00:11:35.920 | It's almost like you're forcing it to reason logically.
00:11:39.020 | And yes, in case you're wondering,
00:11:40.300 | this works amazingly for mathematics.
00:11:42.520 | Here are some of the results of AlphaCodeum
00:11:44.640 | compared to direct prompting across a range of models.
00:11:48.040 | So you might mention this video
00:11:49.560 | to anyone who thinks LLMs have peaked.
00:11:52.280 | The theme of using them for idea generation
00:11:54.840 | and then external experimentation
00:11:56.880 | just keeps occurring again and again in the literature.
00:11:59.860 | We saw it with Eureka.
00:12:01.200 | And if you haven't seen my video on that, do check it out.
00:12:03.400 | The LLM GPT-4 would propose reward functions
00:12:06.260 | and these would be tested in a simulated environment
00:12:09.120 | and the reflection fed back in.
00:12:10.840 | And even the notorious LLM skeptic, Professor Ralph,
00:12:14.000 | who I interviewed for AI Insiders,
00:12:16.080 | updated in November his original paper
00:12:18.480 | on the planning abilities of LLMs,
00:12:20.740 | tweaking the ending to say this,
00:12:22.800 | "We demonstrate that LLM generated plans
00:12:25.520 | can improve the search process
00:12:27.560 | for underlying sound planners
00:12:29.400 | and additionally show that external verifiers
00:12:31.480 | can help provide feedback on the generated plans
00:12:34.260 | and back prompt the LLM for better plan generation."
00:12:37.600 | Coming from him, that's borderline euphoric.
00:12:40.120 | And yes, I can't help but mention
00:12:41.640 | that I go into more detail on this topic
00:12:43.760 | on AI Insiders on Patreon.
00:12:45.740 | The link is in the description.

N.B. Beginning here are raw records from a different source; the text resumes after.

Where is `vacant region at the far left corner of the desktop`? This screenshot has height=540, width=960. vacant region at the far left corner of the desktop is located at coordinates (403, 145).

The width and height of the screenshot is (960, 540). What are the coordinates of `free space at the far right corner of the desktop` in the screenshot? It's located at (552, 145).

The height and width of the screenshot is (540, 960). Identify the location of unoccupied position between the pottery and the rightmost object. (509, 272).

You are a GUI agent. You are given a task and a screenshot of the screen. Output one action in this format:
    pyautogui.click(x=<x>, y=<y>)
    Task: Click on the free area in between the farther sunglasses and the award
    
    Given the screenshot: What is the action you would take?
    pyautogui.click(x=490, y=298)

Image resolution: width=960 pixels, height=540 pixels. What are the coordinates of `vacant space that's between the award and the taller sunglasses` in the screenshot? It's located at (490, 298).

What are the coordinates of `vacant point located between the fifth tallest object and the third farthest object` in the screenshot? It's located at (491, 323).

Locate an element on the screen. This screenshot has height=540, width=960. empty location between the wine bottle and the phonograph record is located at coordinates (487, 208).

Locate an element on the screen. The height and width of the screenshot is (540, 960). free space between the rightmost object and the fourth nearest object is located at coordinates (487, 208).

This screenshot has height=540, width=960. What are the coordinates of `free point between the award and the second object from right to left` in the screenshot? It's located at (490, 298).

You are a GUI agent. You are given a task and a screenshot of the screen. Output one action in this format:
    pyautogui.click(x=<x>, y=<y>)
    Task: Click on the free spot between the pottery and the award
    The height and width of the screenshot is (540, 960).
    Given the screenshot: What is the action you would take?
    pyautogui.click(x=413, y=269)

00:12:47.440 | And that's not just for this video
00:12:49.040 | on its implications for embodiment and robotics.
00:12:51.680 | I also interviewed Professor Rao for this video
00:12:54.640 | on reasoning as the Holy Grail for artificial intelligence.
00:12:58.320 | While we're here though, I can't resist mentioning
00:13:00.800 | that I also released this video tonight on AI Insiders.
00:13:04.640 | Basically, it's my attempt through analyzing five papers
00:13:07.880 | to answer the question as to whether LLMs
00:13:10.640 | boost worker productivity.
00:13:12.260 | And no, unfortunately the ad is not yet over
00:13:14.920 | because today I also released this video
00:13:17.360 | from Donato Capitella.
00:13:19.080 | He's an AI Insider himself and one of the benefits
00:13:22.040 | is that members can submit explainers
00:13:24.240 | for other insiders to watch.
00:13:25.920 | The best of these I'll talk about on the main channel,
00:13:28.320 | which is what I'm doing right now.
00:13:29.680 | This was a fantastic video from Donato
00:13:32.120 | who is a cybersecurity consultant based in London.
00:13:35.040 | In fact, I fairly recently met up with him,
00:13:36.960 | again, proving that I am not GPT-5.
00:13:39.480 | I'm even gonna go one step further
00:13:41.080 | and recommend his YouTube channel.
00:13:43.100 | I think it is criminally underrated.
00:13:45.420 | He creates, partly with AI admittedly,
00:13:47.820 | these amazing detailed diagrams to explain certain topics.
00:13:51.700 | If you wanna know what I mean, check out his channel.
00:13:53.860 | So no, in summary, LLMs are not peaking.
00:13:57.460 | But here's another quick example.
00:13:58.660 | Just 48 hours ago, we heard about Google
00:14:00.780 | laying off a thousand workers.
00:14:02.540 | But what about their workers at Google DeepMind?
00:14:04.780 | No, those workers, they are spending hundreds of thousands
00:14:07.660 | to millions of dollars to keep them at Google.
00:14:10.540 | That's because OpenAI has hired at least six
00:14:13.500 | of Google's Gemini contributors since October.
00:14:16.340 | Indeed, money-wise, I would say things are heating up
00:14:19.260 | rather than slowing down.
00:14:20.700 | I imagine Samsung have signed a multi-billion dollar contract
00:14:24.180 | to get access to Google Gemini models in their smartphones.
00:14:27.900 | And apparently, Samsung will be among the first partners
00:14:30.480 | to test Gemini Ultra.
00:14:32.100 | So no, Alpha Geometry and Alpha Codium
00:14:34.980 | are definitely not AGI, but neither is the race to AGI
00:14:39.820 | slowing down anytime soon.
00:14:41.820 | Thank you so much for watching and have a wonderful day.